WHAT THE TASK REQUIRES ▸ Repeat the following data exactly, omitting pictures.

************

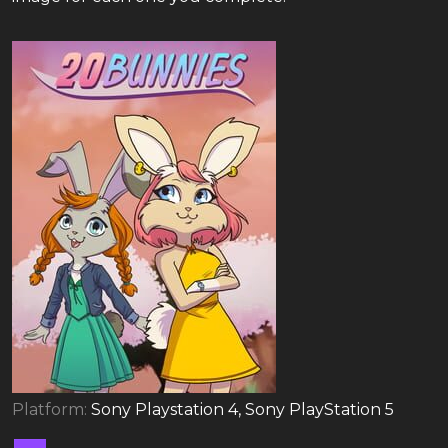
Platform:
Sony Playstation 4, Sony PlayStation 5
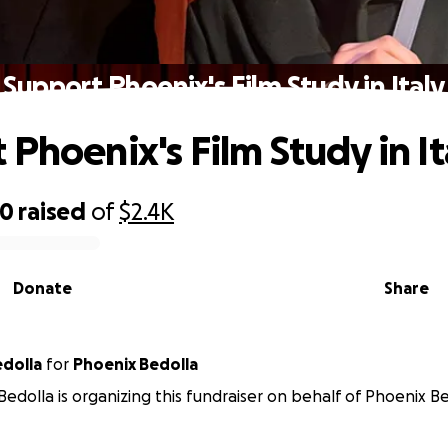
Support Phoenix's Film Study in Italy
 Phoenix's Film Study in It
00
raised
of
$2.4K
Donate
Share
hany Bedolla
for
Phoenix Bedolla
edolla is organizing this fundraiser on behalf of Phoenix Be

************

EXERCISE ANSWER ▸
Platform:
Sony Playstation 4, Sony PlayStation 5
Support Phoenix's Film Study in Italy
 Phoenix's Film Study in It
00
raised
of
$2.4K
Donate
Share
hany Bedolla
for
Phoenix Bedolla
edolla is organizing this fundraiser on behalf of Phoenix Be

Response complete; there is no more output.